In Hartshorne's "Algebraic Geometry", exercise I-3.7(a) asks us to show that any two curves in $\mathbb{P}^2$ have non-empty intersection. This lead me to think about whether this was generalizable to higher dimensional projective space, $\mathbb{P}^n$ for $n \geq 3$.
In particular, I read in an article that one can already find skew lines in $\mathbb{P}^3$ so this non-empty intersection principle does not hold for higher dimensions.
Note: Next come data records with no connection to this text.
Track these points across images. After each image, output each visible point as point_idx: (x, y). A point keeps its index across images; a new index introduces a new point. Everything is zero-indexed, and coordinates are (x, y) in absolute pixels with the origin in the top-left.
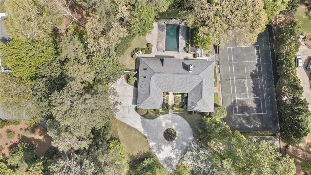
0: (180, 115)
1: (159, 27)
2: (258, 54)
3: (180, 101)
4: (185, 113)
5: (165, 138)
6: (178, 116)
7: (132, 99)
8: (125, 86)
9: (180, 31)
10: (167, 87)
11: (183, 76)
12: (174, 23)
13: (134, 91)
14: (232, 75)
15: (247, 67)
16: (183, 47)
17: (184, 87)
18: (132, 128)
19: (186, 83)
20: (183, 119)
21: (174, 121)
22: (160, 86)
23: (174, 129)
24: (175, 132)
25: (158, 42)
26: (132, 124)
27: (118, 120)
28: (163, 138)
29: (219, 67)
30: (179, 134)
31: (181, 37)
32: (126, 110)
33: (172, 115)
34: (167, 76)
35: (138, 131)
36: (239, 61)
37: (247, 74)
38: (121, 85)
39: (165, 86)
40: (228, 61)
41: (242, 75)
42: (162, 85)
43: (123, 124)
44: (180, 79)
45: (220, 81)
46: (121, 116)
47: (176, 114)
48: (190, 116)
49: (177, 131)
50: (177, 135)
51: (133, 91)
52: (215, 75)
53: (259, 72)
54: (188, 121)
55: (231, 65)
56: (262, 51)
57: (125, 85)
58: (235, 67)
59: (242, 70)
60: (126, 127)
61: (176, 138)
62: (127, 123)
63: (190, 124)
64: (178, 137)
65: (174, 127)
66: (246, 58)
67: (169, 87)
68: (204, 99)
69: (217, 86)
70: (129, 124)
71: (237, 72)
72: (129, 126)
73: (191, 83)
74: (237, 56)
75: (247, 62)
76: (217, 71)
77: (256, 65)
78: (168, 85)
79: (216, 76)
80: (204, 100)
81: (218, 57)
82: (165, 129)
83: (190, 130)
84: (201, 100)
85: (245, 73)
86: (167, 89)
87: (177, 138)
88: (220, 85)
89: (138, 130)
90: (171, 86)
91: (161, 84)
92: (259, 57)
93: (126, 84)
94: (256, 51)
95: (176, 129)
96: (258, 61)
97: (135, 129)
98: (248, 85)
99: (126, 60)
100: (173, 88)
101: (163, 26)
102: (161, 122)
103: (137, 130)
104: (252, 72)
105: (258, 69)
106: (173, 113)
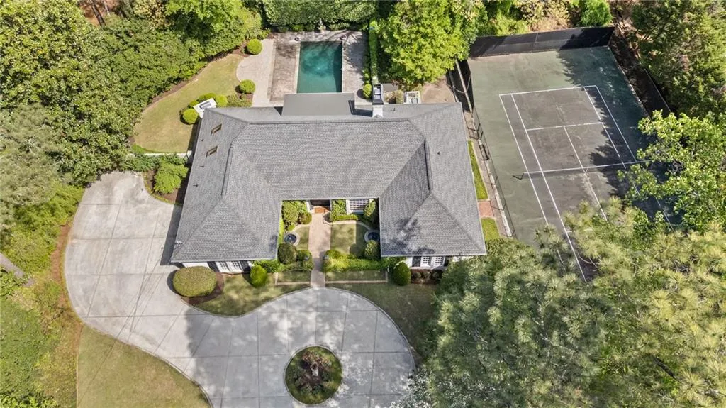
0: (356, 289)
1: (278, 49)
2: (599, 104)
3: (355, 242)
4: (375, 282)
5: (292, 394)
6: (347, 295)
7: (163, 246)
8: (142, 206)
9: (344, 55)
10: (295, 178)
11: (352, 130)
12: (325, 38)
13: (173, 217)
14: (532, 165)
15: (574, 140)
16: (357, 91)
17: (362, 172)
18: (146, 355)
19: (364, 156)
20: (369, 306)
21: (328, 314)
22: (268, 177)
23: (332, 348)
24: (337, 361)
25: (274, 82)
26: (149, 339)
27: (88, 329)
28: (284, 392)
29: (480, 144)
30: (353, 369)
31: (346, 67)
32: (133, 287)
33: (322, 291)
34: (292, 133)
35: (171, 368)
36: (544, 126)
37: (582, 157)
38: (127, 202)
39: (289, 173)
40: (509, 126)
41: (567, 161)
42: (276, 171)
43: (109, 343)
44: (344, 139)
45: (493, 181)
46: (104, 312)
47: (339, 287)
48: (398, 292)
49: (344, 358)
50: (345, 374)
51: (170, 220)
52: (475, 166)
53: (620, 150)
54: (388, 311)
55: (521, 137)
56: (610, 99)
57: (141, 202)
58: (536, 142)
59: (560, 147)
60: (118, 354)
61: (342, 389)
62: (125, 335)
63: (398, 321)
64: (348, 383)
65: (329, 341)
66: (565, 116)
67: (304, 175)
68: (438, 197)
69: (487, 197)
70: (137, 341)
71: (546, 154)
72: (130, 350)
73: (387, 156)
74: (535, 115)
75: (571, 128)
76: (478, 155)
77: (604, 133)
78: (300, 170)
79: (478, 168)
80: (438, 203)
81: (473, 119)
82: (293, 354)
83: (399, 347)
84: (429, 201)
85: (573, 156)
86: (299, 184)
87: (347, 388)
88: (497, 193)
89: (173, 362)
90: (310, 171)
91: (271, 167)
92: (606, 112)
93: (146, 200)
94: (591, 100)
95: (340, 346)
96: (607, 121)
97: (156, 359)
98: (595, 188)
99: (162, 129)
100: (321, 180)
101: (292, 47)
102: (273, 327)
103: (165, 364)
104: (596, 151)
105: (615, 144)
106: (327, 285)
I was wondering whether there were any examples of this?
Hartshorne later suggests in I-7 Theorem 7.2 a criterion for this not to be the case.
However, assuming we took two lines (1-dimensional varieties) in $\mathbb{P}^3$, of the general form:
$L_1=V(a_1X+b_1Y+c_1Z+d_1W)$
$L_2=V(a_2X+b_2Y+c_2Z+d_2W)$
wouldn't it be true that the point $[0:0:0:0] \in V(L_1,L_2)$, so the intersection would be non-empty? Is there an example where this would not be the case?
Thanks in advance and sorry!
Remember, $\Bbb P^n$ is $\Bbb A^{n+1}\setminus\{(0,\dots,0)\}$ up to scaling, so $[0:\dots:0]$ is not an element of $\Bbb P^n$. One easy example of two skew lines in $\Bbb P^3$ are $\{[a:b:0:0]\mid [a:b]\in\Bbb P^1\}$ and $\{[0:0:c:d]\mid [c:d]\in\Bbb P^1\}$.